As some are quick to say "If you don't test, it will come back and haunt you and show up in your sunkissed project," the reverse can be said, "If you test for a year...or even 4 years, it can still come back and haunt you and show up in your sunkissed project." All you are doing is playing with the probability of it showing up later down the road. The fact of the matter is, the chance of it being there will ALWAYS be there.

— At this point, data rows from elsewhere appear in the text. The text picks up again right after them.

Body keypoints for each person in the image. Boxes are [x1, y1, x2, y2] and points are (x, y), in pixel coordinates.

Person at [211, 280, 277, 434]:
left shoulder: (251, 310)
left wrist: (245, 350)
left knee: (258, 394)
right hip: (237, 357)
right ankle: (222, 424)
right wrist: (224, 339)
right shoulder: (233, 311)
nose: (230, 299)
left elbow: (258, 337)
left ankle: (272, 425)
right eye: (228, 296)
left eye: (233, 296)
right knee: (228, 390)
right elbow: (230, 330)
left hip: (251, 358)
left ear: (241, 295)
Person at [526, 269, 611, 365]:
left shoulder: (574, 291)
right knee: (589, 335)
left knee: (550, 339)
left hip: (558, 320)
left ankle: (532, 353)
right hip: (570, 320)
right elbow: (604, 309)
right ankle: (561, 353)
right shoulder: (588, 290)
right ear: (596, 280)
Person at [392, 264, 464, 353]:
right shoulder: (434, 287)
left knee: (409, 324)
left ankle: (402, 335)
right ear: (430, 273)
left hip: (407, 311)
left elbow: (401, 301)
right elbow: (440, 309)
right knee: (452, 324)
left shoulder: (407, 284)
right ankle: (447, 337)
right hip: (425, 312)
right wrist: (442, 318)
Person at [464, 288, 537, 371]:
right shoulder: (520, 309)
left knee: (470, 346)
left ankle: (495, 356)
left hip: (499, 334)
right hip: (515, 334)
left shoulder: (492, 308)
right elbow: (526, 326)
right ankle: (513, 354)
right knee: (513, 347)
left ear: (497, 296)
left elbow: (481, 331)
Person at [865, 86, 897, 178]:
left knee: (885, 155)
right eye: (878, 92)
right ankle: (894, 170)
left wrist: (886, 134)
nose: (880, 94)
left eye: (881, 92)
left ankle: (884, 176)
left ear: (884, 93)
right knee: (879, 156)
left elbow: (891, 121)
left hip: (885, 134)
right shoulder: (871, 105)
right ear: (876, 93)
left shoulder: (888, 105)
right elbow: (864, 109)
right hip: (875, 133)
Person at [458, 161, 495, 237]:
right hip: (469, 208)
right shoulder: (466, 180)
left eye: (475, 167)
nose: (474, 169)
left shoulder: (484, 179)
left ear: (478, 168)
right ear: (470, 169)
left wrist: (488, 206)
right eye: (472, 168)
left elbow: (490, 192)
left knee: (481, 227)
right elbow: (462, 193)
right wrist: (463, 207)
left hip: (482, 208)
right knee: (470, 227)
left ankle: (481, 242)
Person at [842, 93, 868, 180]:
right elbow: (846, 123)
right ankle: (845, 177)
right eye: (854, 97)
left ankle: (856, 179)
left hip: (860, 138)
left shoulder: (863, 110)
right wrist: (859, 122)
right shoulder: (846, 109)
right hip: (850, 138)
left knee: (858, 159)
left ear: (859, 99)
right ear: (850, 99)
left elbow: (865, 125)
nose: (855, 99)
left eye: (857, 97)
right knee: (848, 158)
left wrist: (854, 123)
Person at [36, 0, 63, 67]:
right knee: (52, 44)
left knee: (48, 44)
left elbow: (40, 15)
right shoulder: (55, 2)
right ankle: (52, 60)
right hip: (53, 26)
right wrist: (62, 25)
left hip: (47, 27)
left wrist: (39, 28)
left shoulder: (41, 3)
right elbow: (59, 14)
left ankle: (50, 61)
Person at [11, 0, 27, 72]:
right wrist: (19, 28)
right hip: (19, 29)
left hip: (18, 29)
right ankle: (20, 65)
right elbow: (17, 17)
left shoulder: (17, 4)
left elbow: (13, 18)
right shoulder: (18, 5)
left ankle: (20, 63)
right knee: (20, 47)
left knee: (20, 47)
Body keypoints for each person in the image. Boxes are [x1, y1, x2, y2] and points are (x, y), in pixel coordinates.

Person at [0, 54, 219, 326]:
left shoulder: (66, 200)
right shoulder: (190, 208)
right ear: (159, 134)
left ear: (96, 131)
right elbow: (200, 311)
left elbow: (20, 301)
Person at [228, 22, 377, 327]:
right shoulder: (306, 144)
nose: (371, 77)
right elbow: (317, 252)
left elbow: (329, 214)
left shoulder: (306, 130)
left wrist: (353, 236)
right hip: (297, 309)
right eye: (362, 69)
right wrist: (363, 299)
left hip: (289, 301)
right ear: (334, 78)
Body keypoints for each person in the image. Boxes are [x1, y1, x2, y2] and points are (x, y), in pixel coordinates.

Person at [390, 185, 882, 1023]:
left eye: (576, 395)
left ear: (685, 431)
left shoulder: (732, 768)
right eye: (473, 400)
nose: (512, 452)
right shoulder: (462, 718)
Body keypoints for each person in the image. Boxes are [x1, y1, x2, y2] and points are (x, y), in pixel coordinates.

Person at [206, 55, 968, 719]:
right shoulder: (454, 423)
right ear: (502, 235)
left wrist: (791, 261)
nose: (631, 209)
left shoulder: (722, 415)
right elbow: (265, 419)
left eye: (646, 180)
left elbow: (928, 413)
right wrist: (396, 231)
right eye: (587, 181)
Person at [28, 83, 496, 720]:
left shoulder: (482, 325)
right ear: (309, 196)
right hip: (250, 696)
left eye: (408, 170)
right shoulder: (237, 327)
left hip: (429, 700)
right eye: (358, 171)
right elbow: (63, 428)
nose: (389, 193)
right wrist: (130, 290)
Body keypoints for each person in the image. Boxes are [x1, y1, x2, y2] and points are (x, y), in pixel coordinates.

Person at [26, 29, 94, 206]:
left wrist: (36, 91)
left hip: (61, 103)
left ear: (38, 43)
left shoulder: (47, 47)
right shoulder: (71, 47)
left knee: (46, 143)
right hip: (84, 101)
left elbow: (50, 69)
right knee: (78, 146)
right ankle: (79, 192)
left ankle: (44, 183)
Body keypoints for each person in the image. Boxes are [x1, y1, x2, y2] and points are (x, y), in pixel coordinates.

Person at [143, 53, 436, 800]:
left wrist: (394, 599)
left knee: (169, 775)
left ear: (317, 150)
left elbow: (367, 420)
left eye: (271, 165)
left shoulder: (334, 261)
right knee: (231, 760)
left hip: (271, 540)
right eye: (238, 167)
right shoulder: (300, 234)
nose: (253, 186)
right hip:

And they are very studiously ignoring the FACT that the SG gene is NOT limited to only Sunkisseds. To claim that by ONLY testing Sunkisseds with even 100 percent compliant testing of
all Sunkisseds and Sunkissed carriers, and culling out ALL such Sunkissed stock carrying the SG gene will completely eliminate it from the gene pool of corn snakes is incredibly foolish and myopic. Listen up: That regimen will make absolutely NO difference whatsoever. The barn door has been open for years. The horses have fled, been running full tilt to the four corners of the earth, and been gone long enough that you might as well just burn down the barn. They are NEVER coming back now. Not unless you are perfectly willing to completely kill off a substantial portion of the population of corn snakes (meaning currently existing animals and a BOATLOAD of future born babies) in the process.
Anyone who thinks otherwise is just sticking their head in the sand.
So, get REAL, please. Use REAL facts along with some logical extrapolation of what those facts are showing you to come to a sound well reasoned TRUTHFUL and ACCURATE image of the situation. The INSTANT the first animal in Kathy's collection became a heterozygous carrier of this mutated gene, and that animal was bred to others and those animals sold (some of which were carrying the gene heterozygously, and therefore hidden, since certainly Kathy would never have sold any animals visibly exhibiting the symptoms of SG), it was very quickly spread around enough that there is NO chance now of eliminating it completely. The population carrying SG increased EXPONENTIALLY from that moment on.
I have sold MANY, MANY animals that were carriers of Caramel, Lavender, Ashy/Cinder, etc., as the original source of those genes, into the market before I ever even realized I had such genes in my stock. Unless you get an animal that spontaneously mutates to be homozygous for a new genetic trait, that gene will be hidden and quite likely spread around YEARS before you ever even realize that you have a new gene that cropped up. So Kathy was very likely unknowingly selling SG carriers long before she ever saw it exhibit itself in any of her own animals.
So you CAN'T get rid of SG now, nor EVER. Not without taking extremely drastic measures that most people will not have the stomach for. The solution would HAVE to be: KILL THEM ALL. And unless you have absolutely 100 percent compliance with this draconian testing methodology, the testing net will NEVER catch them all, and all of those dead corn snakes will be absolutely for nothing. All it would take is one carrier surviving and producing offspring that get sold into the marketplace, and you are right back to where this all started. So DILUTE it by strict outcrossing to where it becomes rare and irrelevant. Don't breed siblings together. Try to get stock from several different sources. Create parallel lines for any project you work with. Make a sensible plan to deal with this problem and then stick to it.
Seriously, there really is NO other rational way to deal with this.